Let the length of a rod be 10 meters and the linear density of the rod ρ(x) be written in the

form ρ(x) = ax + b with x = 0 representing the left end of the rod and x = 10 representing
the right end of the rod.
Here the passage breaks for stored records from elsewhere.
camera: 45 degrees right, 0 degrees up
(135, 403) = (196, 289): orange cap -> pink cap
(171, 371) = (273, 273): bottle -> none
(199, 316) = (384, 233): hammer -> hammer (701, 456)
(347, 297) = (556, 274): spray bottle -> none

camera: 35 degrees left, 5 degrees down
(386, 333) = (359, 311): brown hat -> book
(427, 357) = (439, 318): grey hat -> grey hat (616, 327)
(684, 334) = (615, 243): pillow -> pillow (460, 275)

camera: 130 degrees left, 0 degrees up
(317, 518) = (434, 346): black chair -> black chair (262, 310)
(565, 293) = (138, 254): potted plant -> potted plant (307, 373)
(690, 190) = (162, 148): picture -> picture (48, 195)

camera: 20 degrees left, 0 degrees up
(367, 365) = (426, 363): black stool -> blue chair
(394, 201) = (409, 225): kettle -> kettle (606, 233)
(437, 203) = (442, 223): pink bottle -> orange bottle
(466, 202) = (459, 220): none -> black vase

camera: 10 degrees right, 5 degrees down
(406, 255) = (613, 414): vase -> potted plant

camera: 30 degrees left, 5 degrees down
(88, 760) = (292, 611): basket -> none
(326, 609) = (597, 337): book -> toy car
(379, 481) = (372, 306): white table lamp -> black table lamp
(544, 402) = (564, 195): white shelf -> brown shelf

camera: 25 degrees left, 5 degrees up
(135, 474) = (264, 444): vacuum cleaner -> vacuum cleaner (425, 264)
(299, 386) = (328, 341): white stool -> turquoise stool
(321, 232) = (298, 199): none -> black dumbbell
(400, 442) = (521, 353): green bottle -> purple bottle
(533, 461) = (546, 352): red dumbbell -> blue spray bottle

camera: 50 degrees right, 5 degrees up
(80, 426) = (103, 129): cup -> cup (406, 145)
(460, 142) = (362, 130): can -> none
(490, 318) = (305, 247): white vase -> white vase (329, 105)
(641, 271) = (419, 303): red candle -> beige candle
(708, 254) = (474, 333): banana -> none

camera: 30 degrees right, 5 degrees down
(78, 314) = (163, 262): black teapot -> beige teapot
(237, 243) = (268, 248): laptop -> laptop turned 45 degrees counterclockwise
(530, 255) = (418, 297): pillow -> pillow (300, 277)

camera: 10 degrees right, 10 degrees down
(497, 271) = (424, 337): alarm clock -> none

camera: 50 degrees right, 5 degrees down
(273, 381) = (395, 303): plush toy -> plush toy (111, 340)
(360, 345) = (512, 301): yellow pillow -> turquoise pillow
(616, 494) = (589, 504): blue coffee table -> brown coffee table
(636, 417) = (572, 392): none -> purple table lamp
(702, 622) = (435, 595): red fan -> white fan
If the density of the rod is 2kg/m at the left end and 17 kg/m at the
right end, find the mass and the center of mass of the rod.

ρ(x) = ax + b

ρ(0) = a(0) + b = 2
Thus b = 2 and we have:
ρ(x) = ax + 2
Now,
ρ(10) = a(10) + 2 = 17
Thus a = 1.5 and we have:
ρ(x) = 1.5x + 2
Mass:
M = ∫ (1.5x + 2)dx from 0 to 10
= [0.75x^2 + 2x] from 0 to 10
= [0.75(10)^2 + 2(10) - 0]
= ____ kg

Centre of mass = (1/M) ∫ (x(1.5x + 2)dx from 0 to 10
= (1/____) ∫ (1.5x^2 + 2x)dx from 0 to 10
....you work out the rest.

To find the mass and center of mass of the rod, we need to integrate the linear density function over the length of the rod and use the formulas for mass and center of mass.

Let's start by finding the mass of the rod. The mass can be calculated by integrating the linear density function ρ(x) along the length of the rod.

The linear density function ρ(x) is given as ρ(x) = ax + b, where x represents the position along the length of the rod.

Given that ρ(x) = 2 kg/m at the left end (x = 0) and ρ(x) = 17 kg/m at the right end (x = 10), we can substitute these values into the linear density function to find the values of a and b.

At x = 0, we have ρ(0) = 2 kg/m, so we substitute x = 0 into ρ(x):
ρ(0) = a(0) + b = 2 kg/m
b = 2 kg/m

At x = 10, we have ρ(10) = 17 kg/m, so we substitute x = 10 into ρ(x):
ρ(10) = a(10) + b = 17 kg/m
10a + 2 = 17 kg/m
10a = 15 kg/m
a = 1.5 kg/m

Now we have found the values of a and b:
a = 1.5 kg/m
b = 2 kg/m

To find the mass of the rod, we integrate the linear density function ρ(x) over the length of the rod (from x = 0 to x = 10):

m = ∫[0 to 10] ρ(x) dx

Substituting ρ(x) = ax + b, we get:

m = ∫[0 to 10] (ax + b) dx
= ∫[0 to 10] (1.5x + 2) dx

Evaluating this integral, we get:

m = 1.5*(x^2/2) + 2x | [0, 10]
= 1.5*(10^2/2) + 2*10 - [1.5*(0^2/2) + 2*0]
= 75 + 20 - 0
= 95 kg

So, the mass of the rod is 95 kg.

Next, let's find the center of mass of the rod. The center of mass can be calculated using the formula:

x̄ = (1/m) * ∫[0 to 10] x * ρ(x) dx

Substituting ρ(x) = ax + b, we get:

x̄ = (1/m) * ∫[0 to 10] x * (ax + b) dx
= (1/95) * ∫[0 to 10] (ax^2 + bx) dx

Expanding the integrand, we get:

x̄ = (1/95) * ∫[0 to 10] (1.5ax^2 + 2bx) dx

Evaluating this integral, we get:

x̄ = (1/95) * [(1.5a/3)*x^3 + bx^2 | [0, 10]
= (1/95) * [(1.5a/3)*(10^3) + b*(10^2) - [(1.5a/3)*(0^3) + b*(0^2)]
= (1/95) * [1500a/3 + 100b]
= (1/95) * [(1500*(1.5)/3) + (100*2)]

Substituting the values of a and b, we get:

x̄ = (1/95) * [750/3 + 200]
= (1/95) * [250 + 200]
= (1/95) * 450
= 4.7368 meters (approximately)

Therefore, the center of mass of the rod is approximately 4.7368 meters.